=== Problem to solve ===
Once the pictures are set aside, copy the data below exactly as it stands.

=== Task input ===
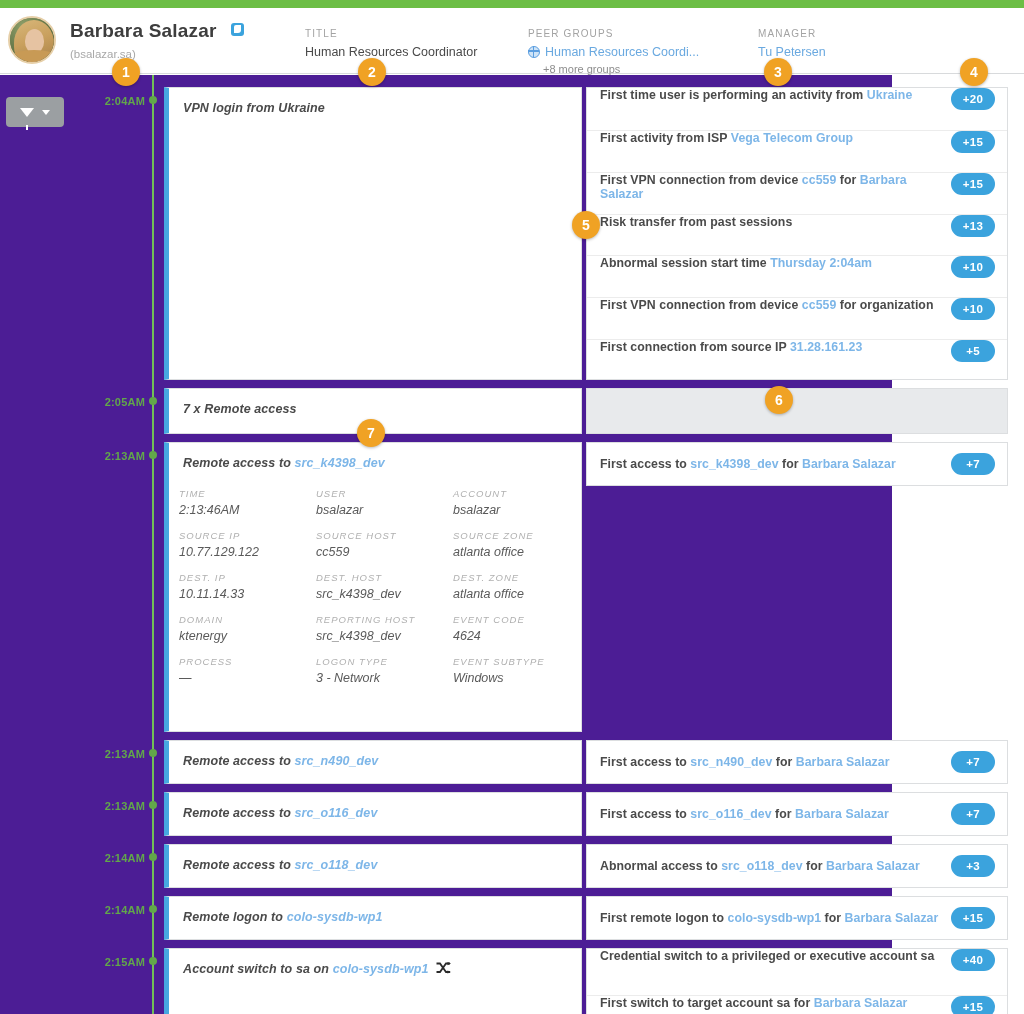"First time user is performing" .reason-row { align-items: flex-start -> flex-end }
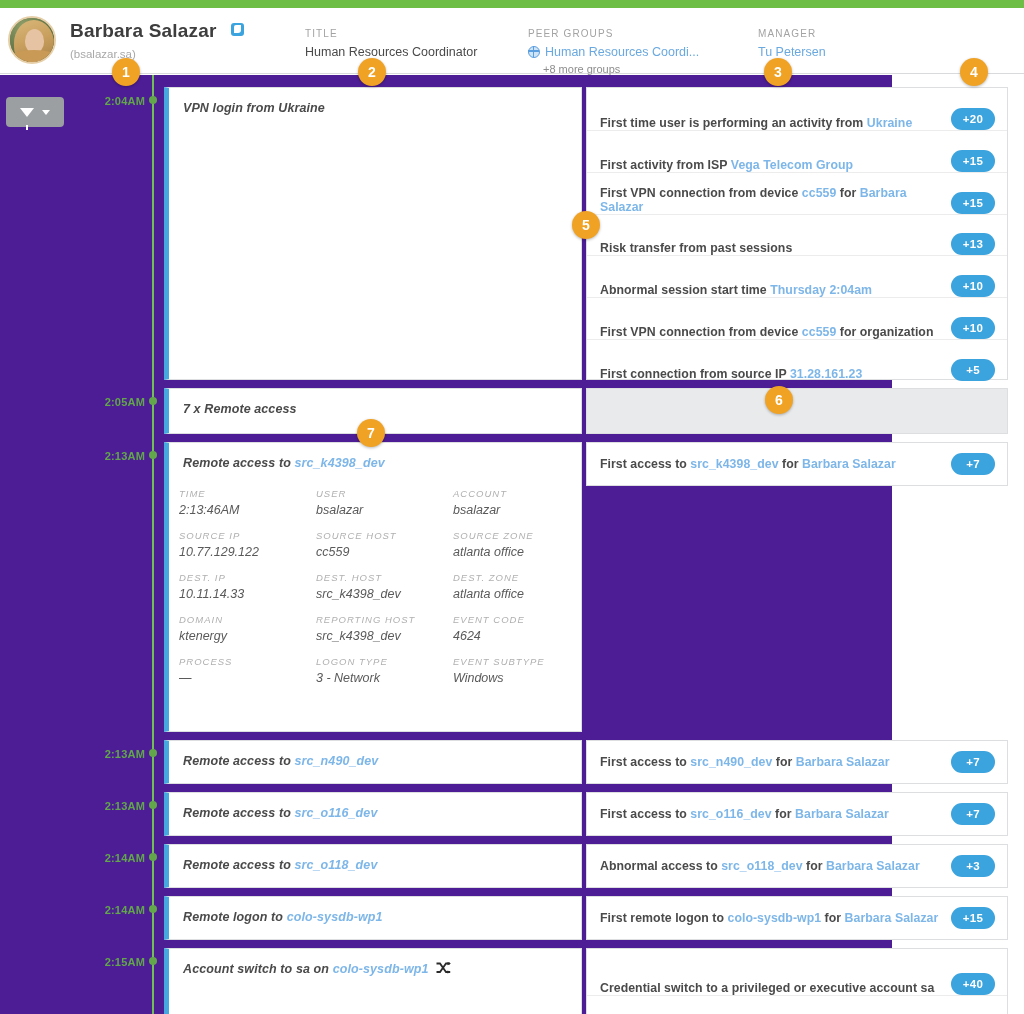"Abnormal access to src_o118_dev for" div.reason-card { top: 769px -> 791px }
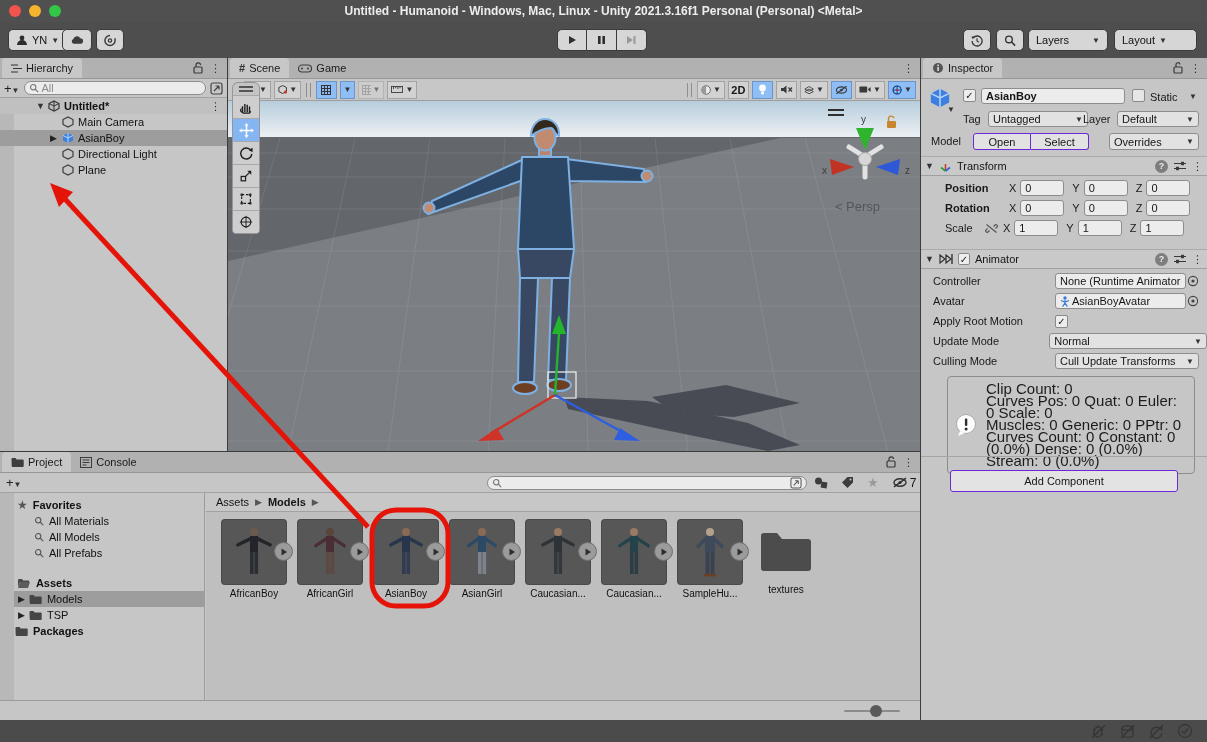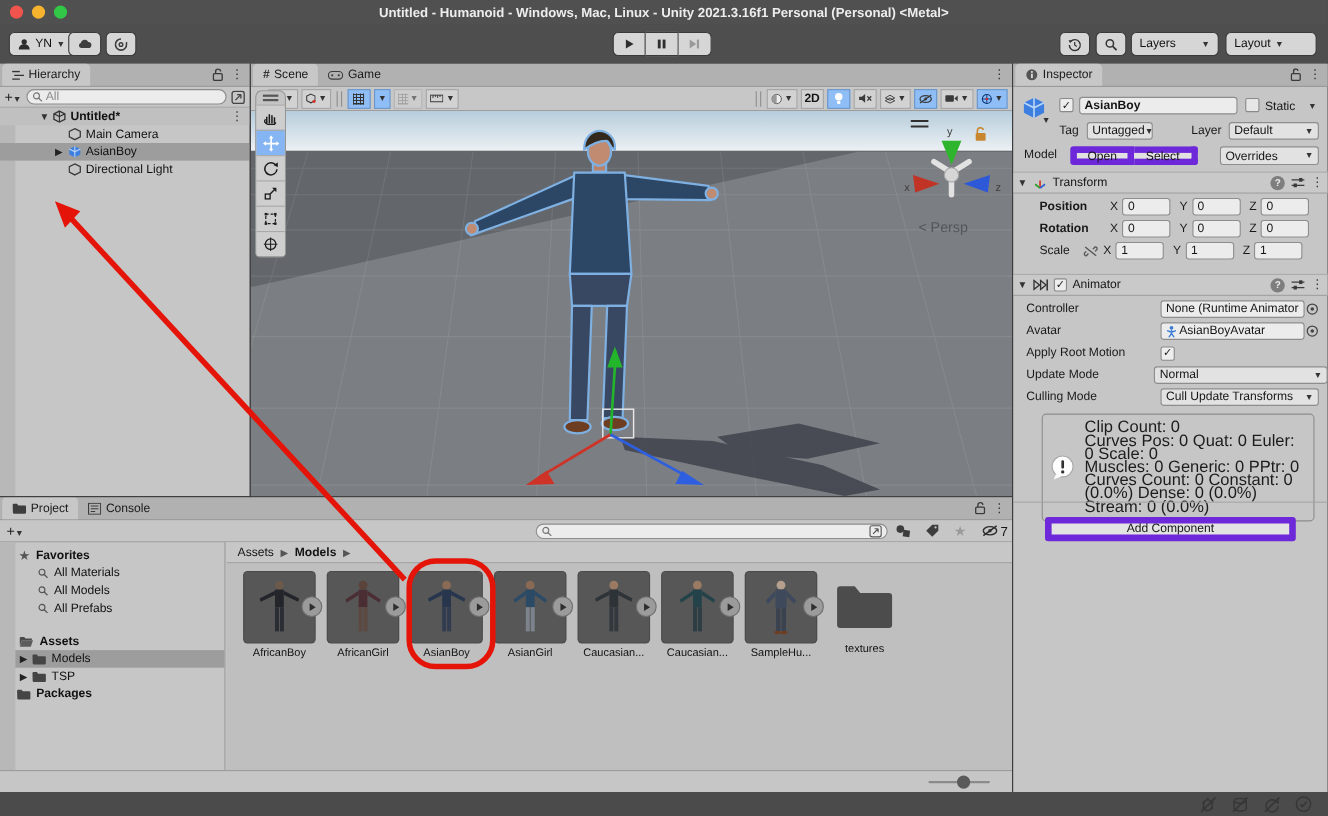"Untagged" div.dd { width: 60px -> 100px }
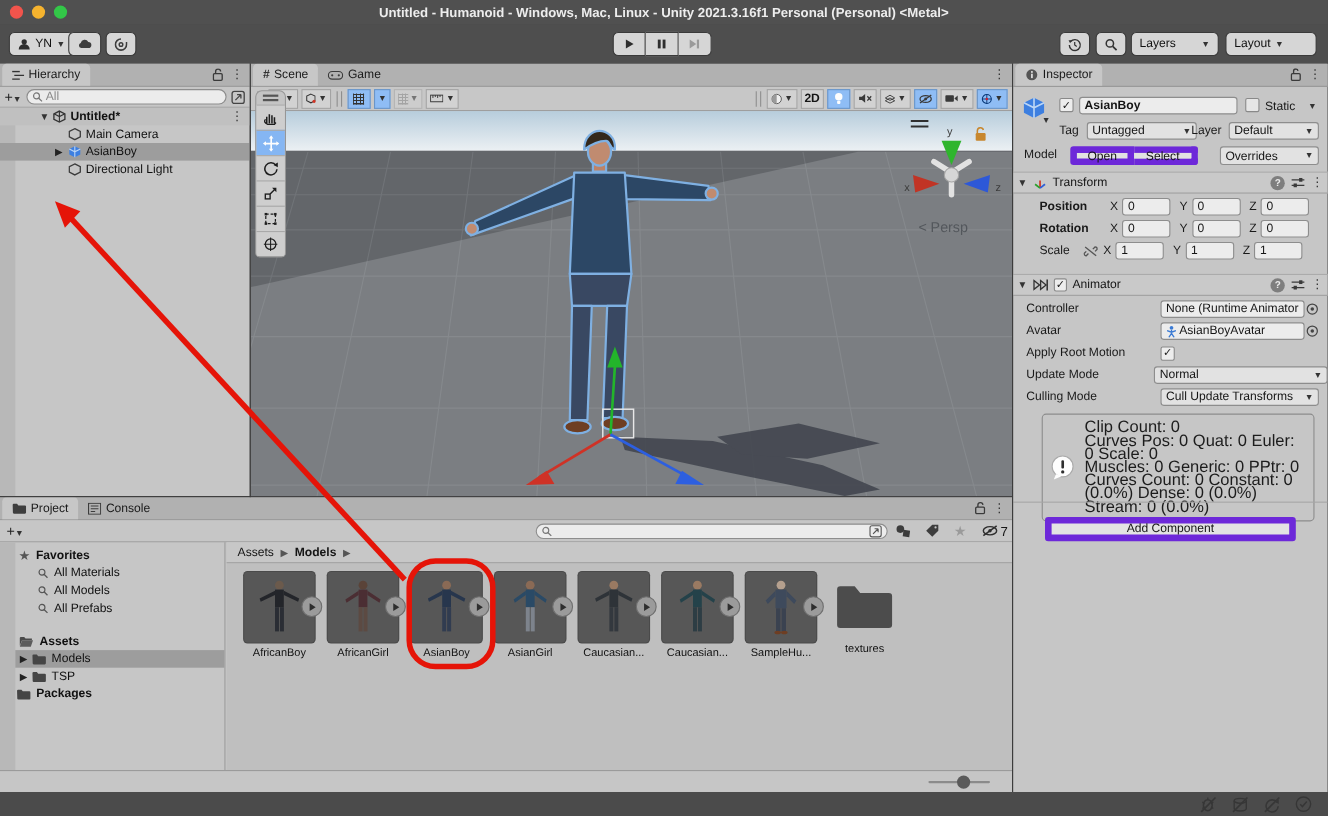"Open" .btn { border: 6px solid #6d28d9 -> 1px solid #6d28d9 }
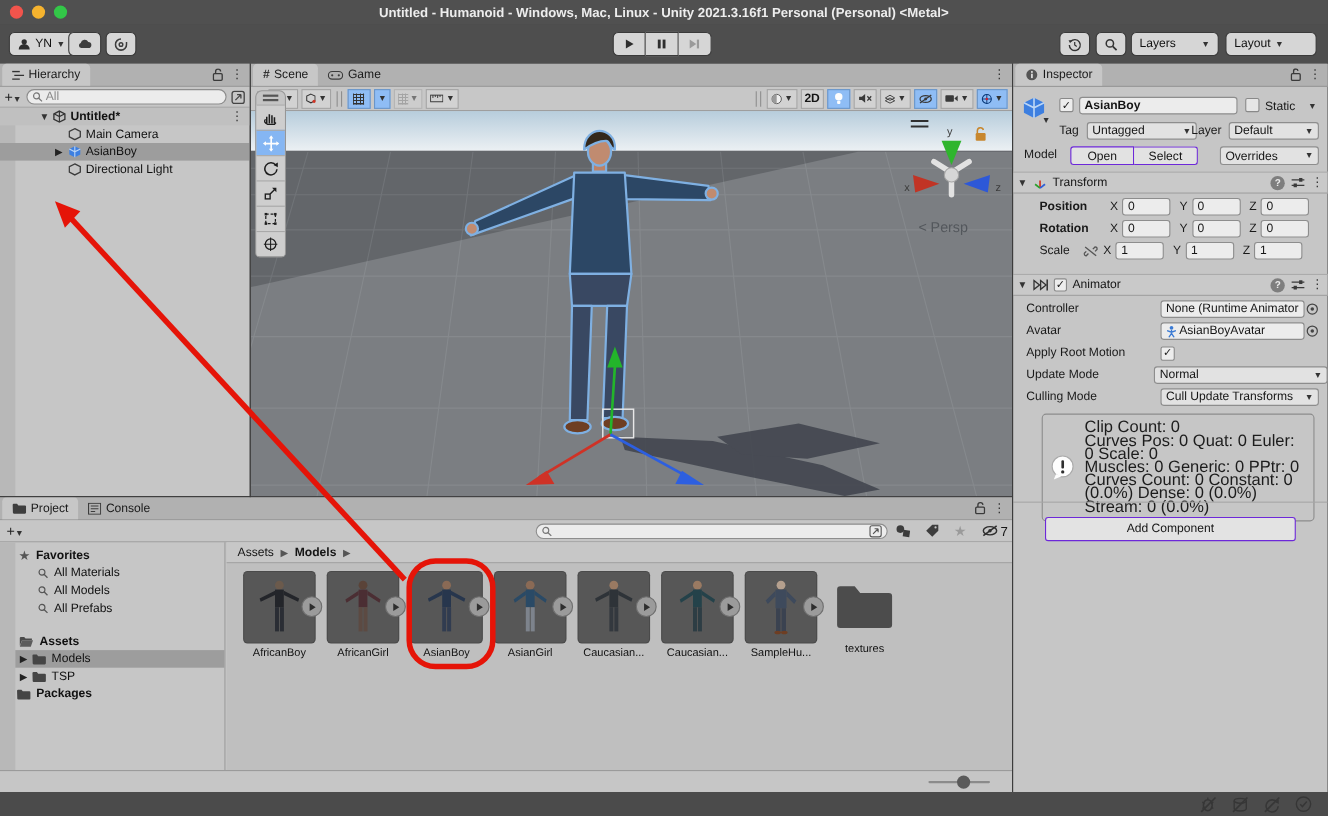"Plane" div.hrow { html: none -> <div> <svg> <polygon></polygon> </svg> <span>Plane</span> </div> }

=== Output of the exercise ===
"First time user is performing" .reason-row { align-items: flex-start -> flex-end }
"Abnormal access to src_o118_dev for" div.reason-card { top: 769px -> 791px }
"Untagged" div.dd { width: 60px -> 100px }
"Open" .btn { border: 6px solid #6d28d9 -> 1px solid #6d28d9 }
"Plane" div.hrow { html: none -> <div> <svg> <polygon></polygon> </svg> <span>Plane</span> </div> }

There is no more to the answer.